# 03 — Build Gold Layer (Spark SQL)

> **Colab-ready Spark SQL notebooks** following Medallion Architecture.
> Run notebooks in order: **01 Bronze → 02 Silver → 03 Gold → Analytics**.

### Conventions
- Databases (schemas): `bronze`, `silver`, `gold`
- Naming: `snake_case`
- Storage: managed tables under `/content/spark-warehouse` (created automatically)
- All code uses **Spark SQL** via `spark.sql(...)` and shows previews with `.show(10, truncate=False)`

In [None]:
from pyspark.sql import SparkSession
spark = (SparkSession.builder.appName("Medallion-SparkSQL")
         .config("spark.sql.warehouse.dir", "/content/spark-warehouse")
         .enableHiveSupport().getOrCreate())
for db in ["bronze","silver","gold"]:
    spark.sql(f"CREATE DATABASE IF NOT EXISTS {db}")
print("Databases ready:", [r.databaseName for r in spark.sql("SHOW DATABASES").collect()])

In [None]:
def preview(table_fqn, limit=10):
    print("\n=== Preview:", table_fqn, "===")
    spark.sql(f"SELECT COUNT(*) AS row_count FROM {table_fqn}").show(truncate=False)
    spark.sql(f"SELECT * FROM {table_fqn} LIMIT {limit}").show(limit, truncate=False)

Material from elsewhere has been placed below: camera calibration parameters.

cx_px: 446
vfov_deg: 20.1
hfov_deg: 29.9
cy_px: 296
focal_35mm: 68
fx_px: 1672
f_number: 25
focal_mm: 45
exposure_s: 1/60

### gold.dim_customers (VIEW)

In [None]:
spark.sql("DROP VIEW IF EXISTS gold.dim_customers")
spark.sql('''CREATE VIEW gold.dim_customers AS
SELECT ROW_NUMBER() OVER (ORDER BY ci.cst_id) customer_key, ci.cst_id customer_id, ci.cst_key customer_number,
       ci.cst_firstname first_name, ci.cst_lastname last_name, la.cntry country, ci.cst_marital_status marital_status,
       CASE WHEN ci.cst_gndr <> 'n/a' THEN ci.cst_gndr ELSE COALESCE(ca.gen,'n/a') END gender,
       ca.bdate birthdate, ci.cst_create_date create_date
FROM silver.crm_cust_info ci
LEFT JOIN silver.erp_cust_az12 ca ON ci.cst_key = ca.cid
LEFT JOIN silver.erp_loc_a101 la ON ci.cst_key = la.cid'''); preview("gold.dim_customers")

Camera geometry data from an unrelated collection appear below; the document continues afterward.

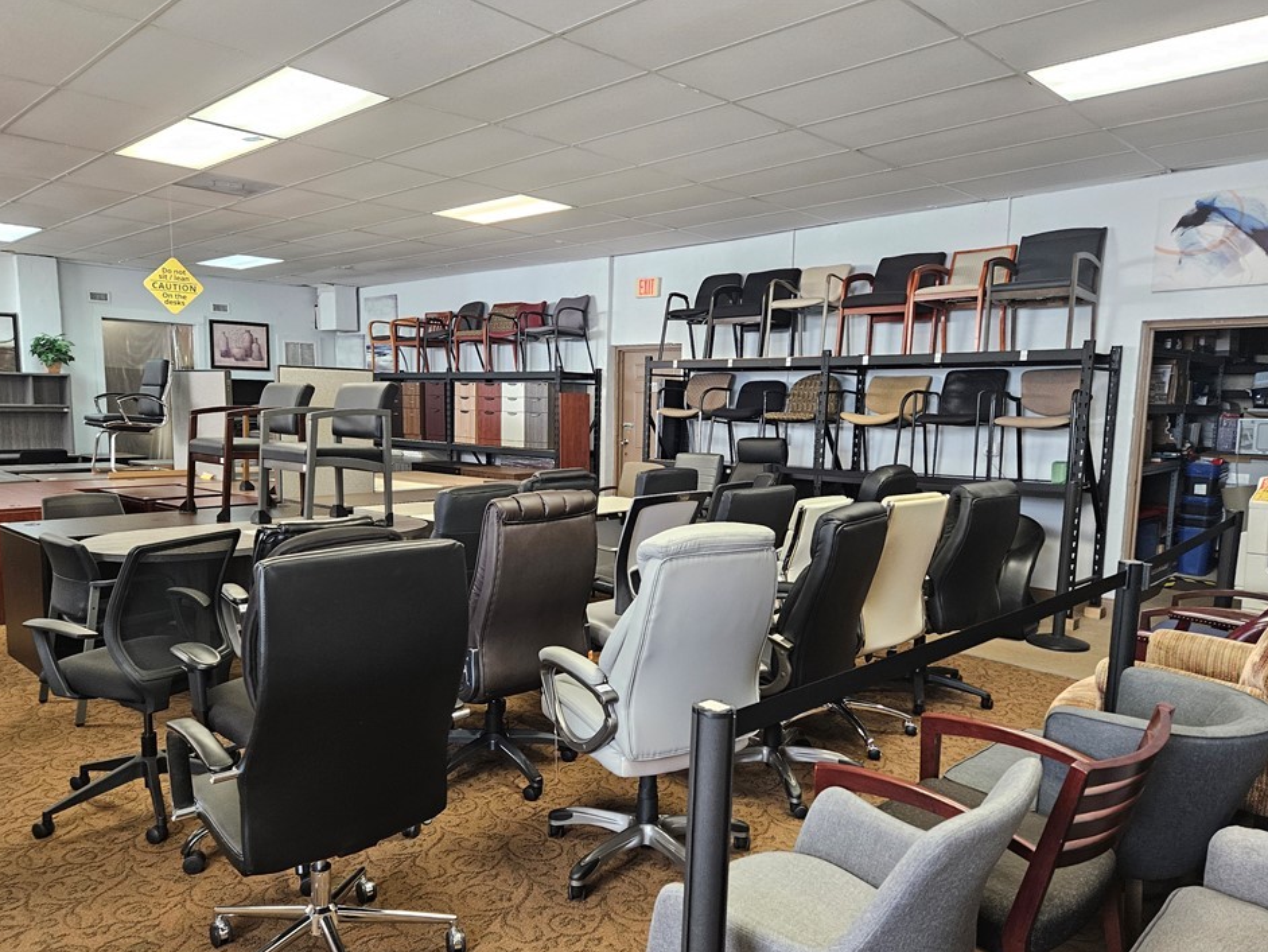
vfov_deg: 54.9
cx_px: 603
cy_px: 491
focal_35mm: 25
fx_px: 916
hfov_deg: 69.3
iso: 500
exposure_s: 1/120
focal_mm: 5.4
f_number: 1.8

### gold.dim_products (VIEW)

In [None]:
spark.sql("DROP VIEW IF EXISTS gold.dim_products")
spark.sql('''CREATE VIEW gold.dim_products AS
SELECT ROW_NUMBER() OVER (ORDER BY pn.prd_start_dt, pn.prd_key) product_key, pn.prd_id product_id, pn.prd_key product_number,
       pn.prd_nm product_name, pn.cat_id category_id, pc.cat category, pc.subcat subcategory, pc.maintenance maintenance,
       pn.prd_cost cost, pn.prd_line product_line, pn.prd_start_dt start_date
FROM silver.crm_prd_info pn
LEFT JOIN silver.erp_px_cat_g1v2 pc ON pn.cat_id = pc.id
WHERE pn.prd_end_dt IS NULL'''); preview("gold.dim_products")

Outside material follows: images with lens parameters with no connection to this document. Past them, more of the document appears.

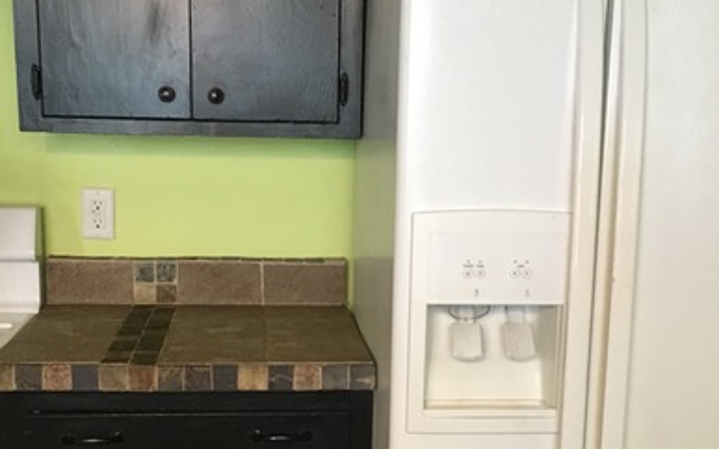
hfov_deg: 38.2
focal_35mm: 53
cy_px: 337
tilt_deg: -11.9
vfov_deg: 24.2
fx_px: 1039
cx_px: 344
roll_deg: -1.4
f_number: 2.2
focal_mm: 4.15
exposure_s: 1/30
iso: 200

### gold.fact_sales (TABLE)

In [None]:
spark.sql("DROP TABLE IF EXISTS gold.fact_sales")
spark.sql('''CREATE TABLE gold.fact_sales AS
SELECT sd.sls_ord_num order_number, pr.product_key product_key, cu.customer_key customer_key,
       sd.sls_order_dt order_date, sd.sls_ship_dt shipping_date, sd.sls_due_dt due_date,
       sd.sls_sales sales_amount, sd.sls_quantity quantity, sd.sls_price price
FROM silver.crm_sales_details sd
LEFT JOIN gold.dim_products pr  ON sd.sls_prd_key = pr.product_number
LEFT JOIN gold.dim_customers cu ON sd.sls_cust_id = cu.customer_id'''); preview("gold.fact_sales")